Il est communément admis mais surtout généralisé par certain.e.s que l’Afrique, continent pourtant foisonnant de tout, n’aura longtemps marqué l’humanité que de part sa dépendance. Et pourtant, loin des théories complotistes, il est une vérité qui aujourd’hui ne se cache plus. Cette vérité ayant emprunté l’escalier du temps, est enfin arrivée aux yeux des contemporain.e.s que nous sommes : on nous a privés de notre histoire. Certains l’ont falsifiée, d’autres insensibilisée . Les motivations, ici seraient bien trop longues à énumérer mais cette vérité est de celles qui sont immuables. 
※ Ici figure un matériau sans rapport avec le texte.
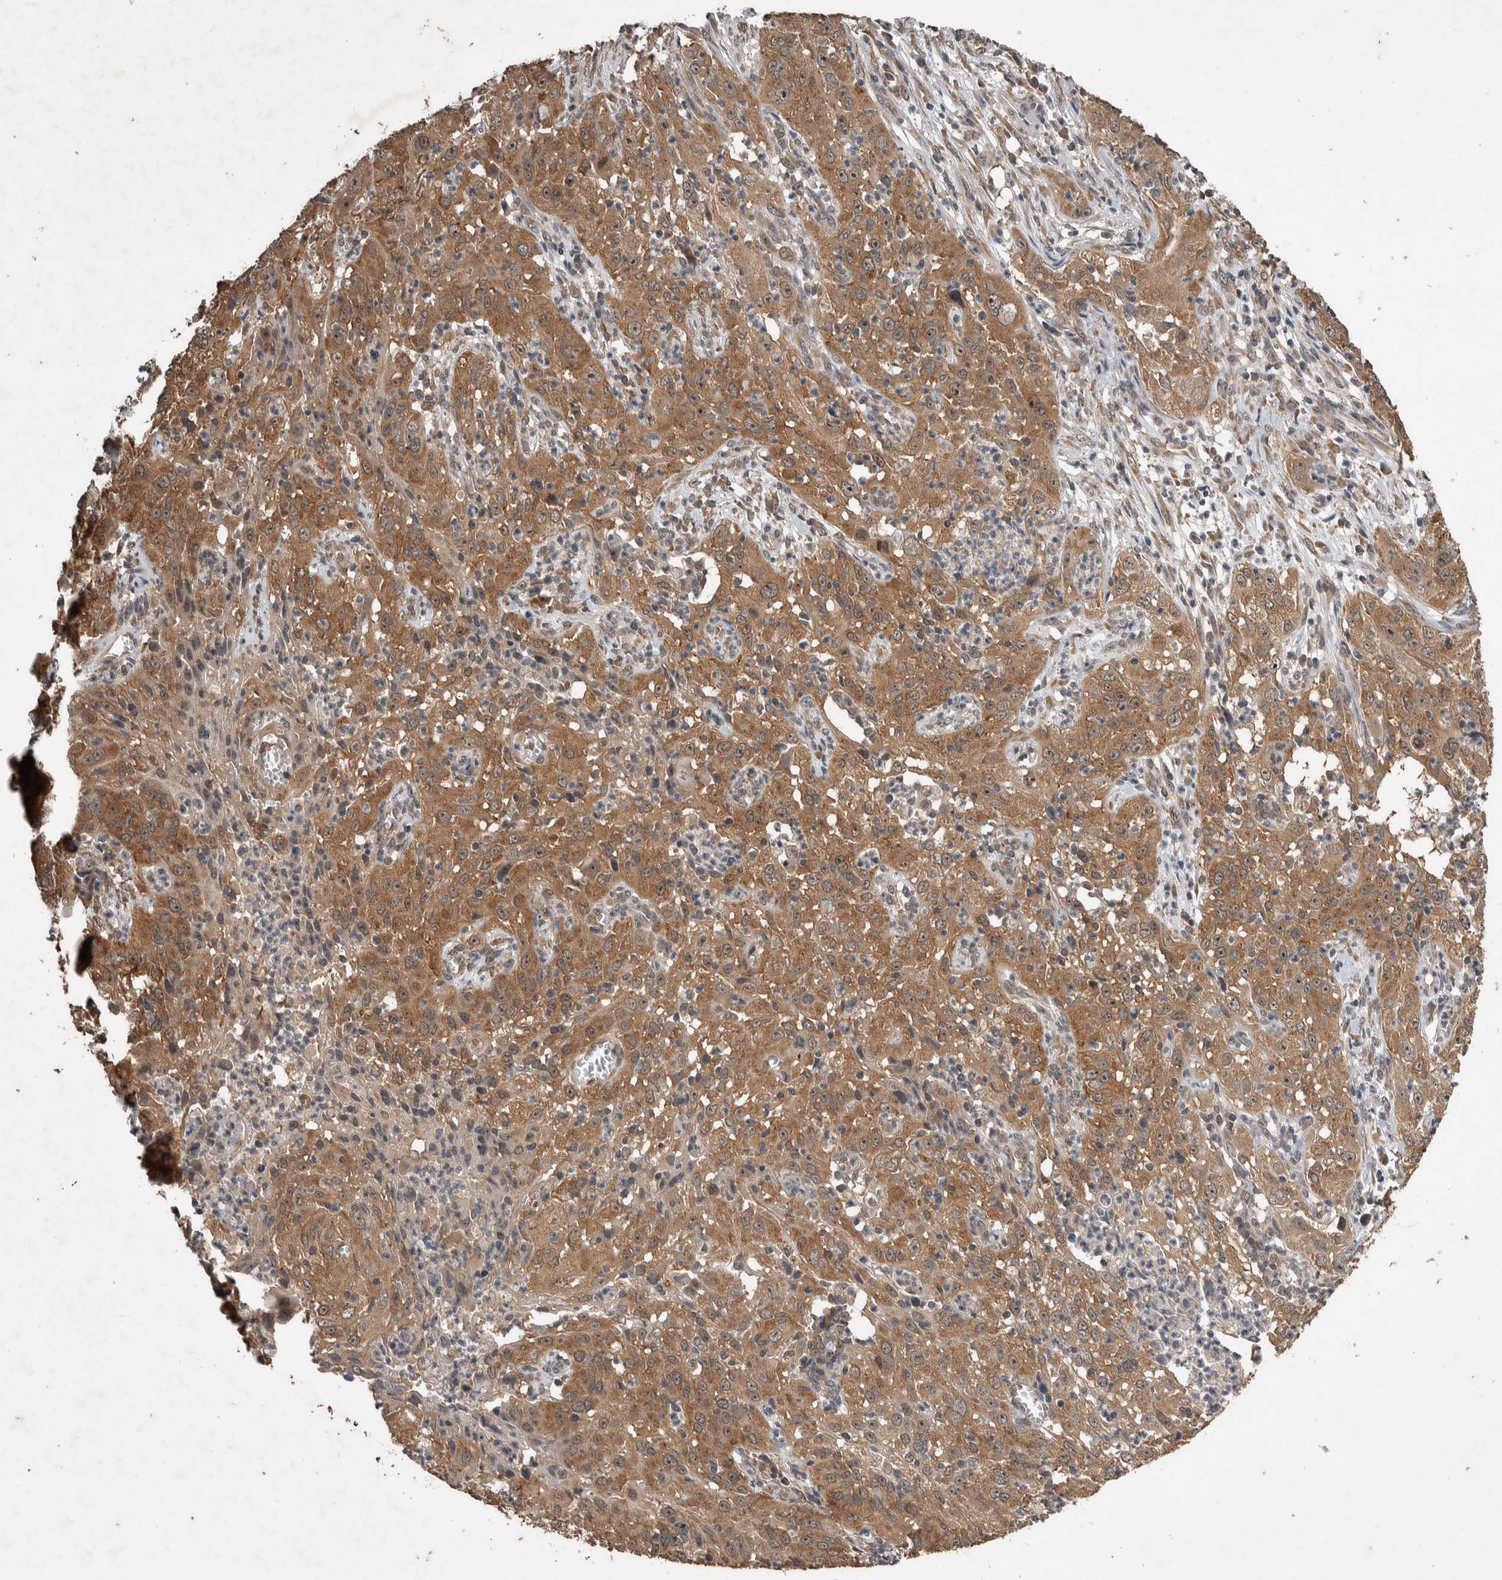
{"staining": {"intensity": "moderate", "quantity": ">75%", "location": "cytoplasmic/membranous,nuclear"}, "tissue": "cervical cancer", "cell_type": "Tumor cells", "image_type": "cancer", "snomed": [{"axis": "morphology", "description": "Squamous cell carcinoma, NOS"}, {"axis": "topography", "description": "Cervix"}], "caption": "Moderate cytoplasmic/membranous and nuclear staining is present in about >75% of tumor cells in cervical cancer (squamous cell carcinoma). Immunohistochemistry stains the protein of interest in brown and the nuclei are stained blue.", "gene": "DVL2", "patient": {"sex": "female", "age": 32}}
De Hegel en passant par d’autres, ce que le sage Cheikh Anta Diop appela « la falsification consciente de l’histoire africaine » a aujourd’hui encore des stigmates profondes dans le monde contemporain. 

Mais ce qu’il y a de tout aussi immuable, c’est que notre histoire est réelle. notre Histoire, est bien plus que servitude. Notre Histoire est l’Histoire de peuples souverains, de rois et de reines puissant.e.s. 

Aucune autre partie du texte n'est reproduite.